Not everything was down to Simone, though. There’d been a very disheartening lack of rapport between himself and his guests, most of whom had shown a uniform ambivalence about the hotel industry. Only a paltry handful had turned up for his tour, the rest opting to stay in their rooms, at which point he’d made a mental note to check whether some idiot had stocked Buckfast in their mini-bars.
They’d not been overjoyed to see him once the party commenced, either.

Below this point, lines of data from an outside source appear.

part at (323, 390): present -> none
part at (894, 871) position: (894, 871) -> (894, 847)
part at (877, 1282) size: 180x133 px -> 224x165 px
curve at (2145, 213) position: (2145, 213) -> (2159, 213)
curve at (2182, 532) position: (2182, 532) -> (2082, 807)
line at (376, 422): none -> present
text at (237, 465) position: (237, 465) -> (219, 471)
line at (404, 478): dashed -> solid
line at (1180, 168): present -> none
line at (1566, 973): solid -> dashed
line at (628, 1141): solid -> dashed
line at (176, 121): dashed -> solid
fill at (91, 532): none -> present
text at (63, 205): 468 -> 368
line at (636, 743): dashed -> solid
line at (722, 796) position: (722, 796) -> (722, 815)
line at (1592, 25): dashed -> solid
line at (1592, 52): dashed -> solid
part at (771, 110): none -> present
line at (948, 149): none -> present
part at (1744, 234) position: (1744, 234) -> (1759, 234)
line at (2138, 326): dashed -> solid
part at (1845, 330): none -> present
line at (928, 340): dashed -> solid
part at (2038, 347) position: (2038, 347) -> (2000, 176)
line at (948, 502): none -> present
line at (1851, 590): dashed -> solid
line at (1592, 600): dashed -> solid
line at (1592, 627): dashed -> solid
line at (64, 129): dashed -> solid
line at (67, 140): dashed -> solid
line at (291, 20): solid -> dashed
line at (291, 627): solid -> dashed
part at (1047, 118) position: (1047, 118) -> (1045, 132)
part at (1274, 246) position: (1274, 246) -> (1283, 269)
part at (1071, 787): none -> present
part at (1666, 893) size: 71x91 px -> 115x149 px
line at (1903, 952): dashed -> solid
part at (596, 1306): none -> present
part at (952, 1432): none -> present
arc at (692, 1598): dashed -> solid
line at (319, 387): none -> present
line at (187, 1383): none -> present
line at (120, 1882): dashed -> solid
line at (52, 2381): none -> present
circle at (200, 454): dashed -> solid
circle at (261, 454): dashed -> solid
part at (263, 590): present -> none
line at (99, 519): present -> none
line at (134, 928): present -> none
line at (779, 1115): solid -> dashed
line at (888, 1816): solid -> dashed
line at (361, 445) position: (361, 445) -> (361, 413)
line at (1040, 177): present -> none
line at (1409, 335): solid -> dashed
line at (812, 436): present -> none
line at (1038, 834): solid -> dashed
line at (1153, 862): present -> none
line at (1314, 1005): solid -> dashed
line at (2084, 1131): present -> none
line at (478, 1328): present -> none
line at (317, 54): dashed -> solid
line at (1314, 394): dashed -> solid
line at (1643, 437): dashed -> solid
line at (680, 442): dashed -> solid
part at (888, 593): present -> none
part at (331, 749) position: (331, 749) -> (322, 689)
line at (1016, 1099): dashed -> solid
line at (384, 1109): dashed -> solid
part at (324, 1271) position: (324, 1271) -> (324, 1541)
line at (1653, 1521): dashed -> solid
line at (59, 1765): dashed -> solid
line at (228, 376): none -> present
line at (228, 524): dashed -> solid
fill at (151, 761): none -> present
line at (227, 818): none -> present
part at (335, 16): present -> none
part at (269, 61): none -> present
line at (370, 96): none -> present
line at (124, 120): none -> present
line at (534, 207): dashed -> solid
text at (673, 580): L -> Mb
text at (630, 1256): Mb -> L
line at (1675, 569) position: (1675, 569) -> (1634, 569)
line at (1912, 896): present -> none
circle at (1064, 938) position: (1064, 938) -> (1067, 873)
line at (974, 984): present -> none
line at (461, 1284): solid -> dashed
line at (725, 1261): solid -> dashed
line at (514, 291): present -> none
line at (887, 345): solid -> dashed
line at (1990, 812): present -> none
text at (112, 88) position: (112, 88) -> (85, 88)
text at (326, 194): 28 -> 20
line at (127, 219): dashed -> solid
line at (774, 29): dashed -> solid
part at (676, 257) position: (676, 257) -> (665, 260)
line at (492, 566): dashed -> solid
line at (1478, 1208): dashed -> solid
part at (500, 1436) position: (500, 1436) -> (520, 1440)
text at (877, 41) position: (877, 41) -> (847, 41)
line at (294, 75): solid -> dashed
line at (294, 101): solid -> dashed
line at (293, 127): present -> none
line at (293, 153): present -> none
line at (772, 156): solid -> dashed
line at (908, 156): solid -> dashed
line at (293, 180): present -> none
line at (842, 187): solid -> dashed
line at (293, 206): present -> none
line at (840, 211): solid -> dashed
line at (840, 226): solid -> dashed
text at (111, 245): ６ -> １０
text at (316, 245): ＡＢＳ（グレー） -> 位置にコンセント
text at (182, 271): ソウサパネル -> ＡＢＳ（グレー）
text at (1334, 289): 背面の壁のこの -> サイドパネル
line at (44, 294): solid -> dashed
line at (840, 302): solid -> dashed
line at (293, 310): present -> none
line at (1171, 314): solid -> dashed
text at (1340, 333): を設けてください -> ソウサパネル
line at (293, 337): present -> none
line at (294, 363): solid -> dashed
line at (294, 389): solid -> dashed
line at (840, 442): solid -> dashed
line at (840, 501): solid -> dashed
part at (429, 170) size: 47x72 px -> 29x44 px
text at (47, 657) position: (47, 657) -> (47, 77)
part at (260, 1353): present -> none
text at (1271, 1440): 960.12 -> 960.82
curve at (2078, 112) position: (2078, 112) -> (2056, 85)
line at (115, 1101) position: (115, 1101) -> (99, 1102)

Sure, they’d been polite enough and expressed gratitude for him organising the soirée, but once the initial pleasantries had been dispensed with, they’d often seemed desperate to latch on to someone else’s company. Eventually, he’d decided if you can’t beat ’em, join ’em, and cottoned on to a couple of larger groups himself. Unfortunately, all they wanted to talk about was their days at St Michael’s, rather than what everyone was doing now. It was sad, really, to be so obsessed with the past.